When interviewed by The Ubyssey, Adshade clarified that this motion should not be about her, but rather the idea of “integrity.”

“I submitted my application, it was rejected. I appealed not because I felt that I had a right to be on the Board. I appealed because I was nominated by my colleagues. And I thought my colleagues actually had a right to vote for the person that they had nominated,” Adshade said.

“The fact that we're not having any right to vote now and the two candidates, who I'm sure are great — but it's hard to imagine how they can be our representatives if they've not been elected.”

Adshade’s application was rejected because when she emailed her materials in before the deadline, she failed to attach one of the files needed. By the time she remembered and sent over the file, it was past the deadline.

She called the process of emailing in this application “fraught with error.”

“Have you ever had a class where your professor said at the end of the term, 'Email me your paper'? No, they don't, because there would be so many things that could possibly go wrong with that system,” Adshade said. “And yet, that's the system that's used for for the elections process. It’s very, very easy for somebody to send an email and not attach a file.”

However, Adshade said that the idea of what’s “fair” is complex.

The registrar who rejected her application, Adshade said, has “her right to make her own decisions about that.”

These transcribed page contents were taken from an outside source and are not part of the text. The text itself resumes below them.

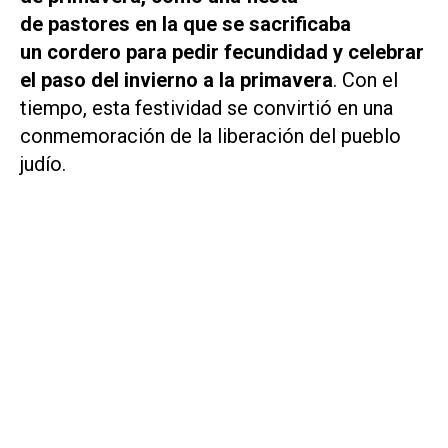
de pastores en la que se sacrificaba
un cordero para pedir fecundidad y celebrar
el paso del invierno a la primavera
. Con el
tiempo, esta festividad se convirtió en una
conmemoración de la liberación del pueblo
judío.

“On the other hand, there's a right to fair representation by the faculty. These are the overlapping rights and I don't understand how the one right of the registrar's office to make their own rules outweighs the right of the faculty to choose their own representation,” said Adshade.

“I don't think the decision on whether or not this is fair should be in the hands of the administration.”

The matter will be brought back up at the next cycle of Board meetings in February.